See [1].
Long story short: Robinhood lets you buy and sell a share instantly. In the real world, those trades take days to settle and clear. To bridge the gap, Robinhood loans you the difference. And Robinhood, in turn, is "loaned" [2] some of that difference by the DTCC.
So when the cost of that loan goes up, their costs go up, and they responded to that cost pressure by turning off trading. (There are other options.)

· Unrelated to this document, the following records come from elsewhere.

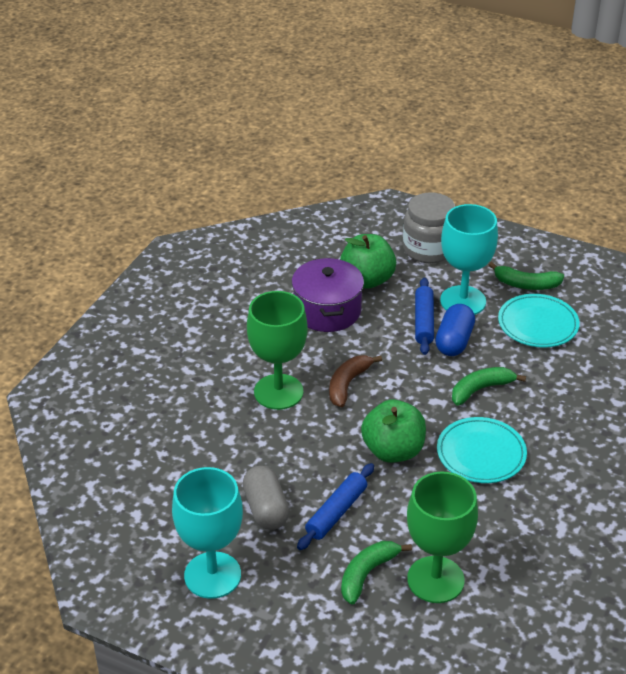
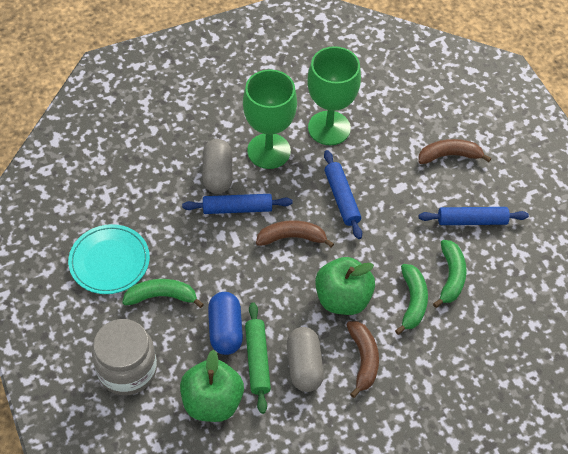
blue rolling pin: [297,463,374,550] [415,278,434,355] = 2 -> [182,194,293,214] [324,150,362,239] [419,207,529,225] = 3
brown banana: [329,355,382,407] = 1 -> [256,220,334,248] [346,321,379,398] [418,139,491,164] = 3
green rolling pin: none = 0 -> [245,302,271,414] = 1
grey capsule: [243,466,289,530] = 1 -> [203,139,233,194] [287,327,324,392] = 2
purple pot: [292,258,364,332] = 1 -> none = 0
turquoise goblet: [172,467,243,599] [440,204,498,315] = 2 -> none = 0
turquoise plate: [437,417,527,483] [498,294,580,348] = 2 -> [68,224,150,294] = 1

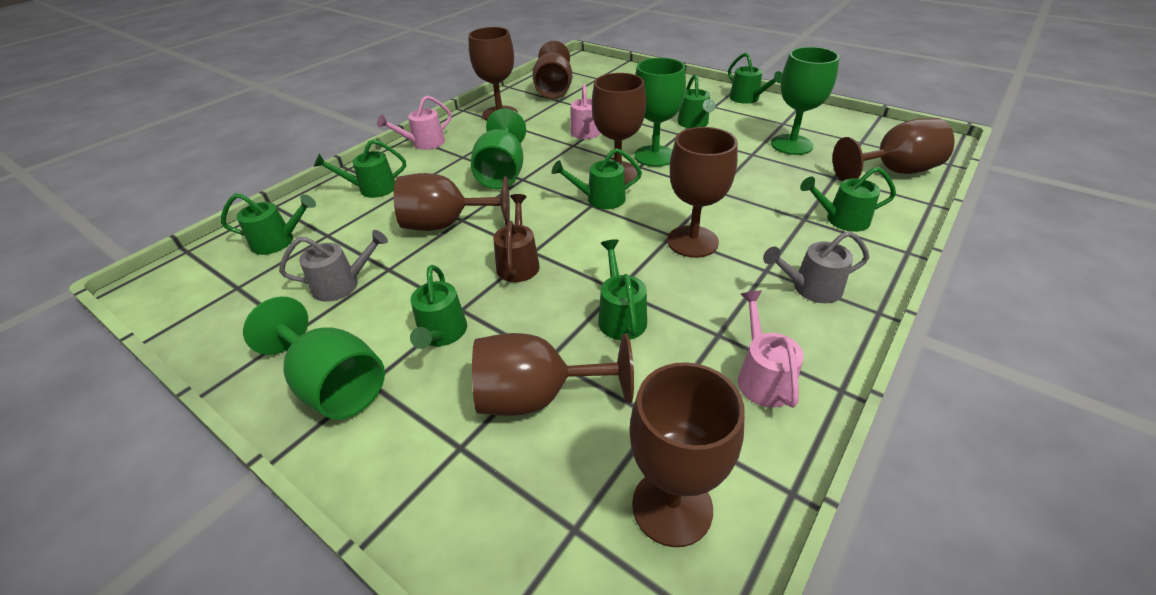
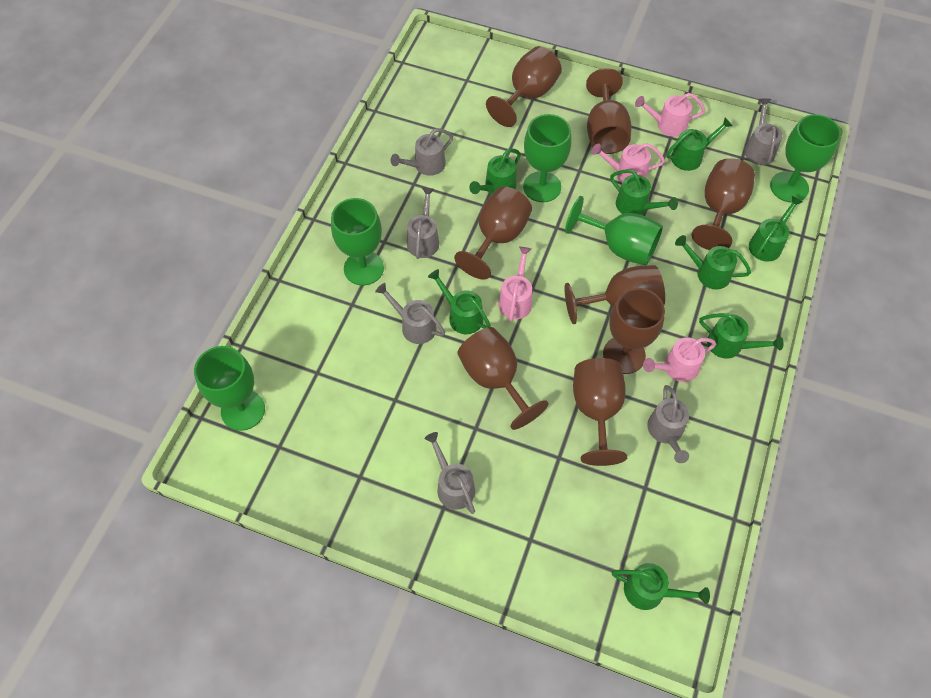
brown watering can: [493,194,540,282] = 1 -> none = 0
green goblet: [243,296,385,420] [471,109,526,189] [635,58,686,167] [771,47,840,155] = 4 -> [194,346,265,431] [331,198,384,286] [523,114,571,202] [565,196,663,265] [770,114,841,203] = 5
grey watering can: [279,230,388,302] [763,231,869,303] = 2 -> [375,283,445,344] [391,128,453,176] [407,188,439,259] [424,432,475,514] [647,385,689,463] [744,99,782,165] = 6
pink watering can: [377,95,452,150] [570,84,601,139] [738,291,804,408] = 3 -> [498,247,532,322] [591,143,665,182] [635,93,706,137] [643,337,716,382] = 4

[1] https://news.ycombinator.com/item?id=25950361
[2] In quotes because it's technically a collateral requirement. If you sell $100 of stock, DTCC may tell Robinhood it only needs to put up $2 of stock as collateral while Robinhood gets the rest from wherever it's getting it from so it can pass it along to the next person. The $98 is "loaned," as in it's owed to DTCC. If Robinhood fell down, DTCC would sell that collateral and buy the rest of the shares in the market. In this case, DTCC said "these shares are super risky, and may lose all their value in a heartbeat, I need you to hand me 100% of the shares you say you are selling when you sell them." And Robinhood said no. Because that's expensive.
[a] DTCC says put up $100 per share because DTCC is not a lender either! It has lines of credit with various banks. And the banks bear the risk of the loan defaulting. So they're setting their rates and then DTCC draws from the cheapest line.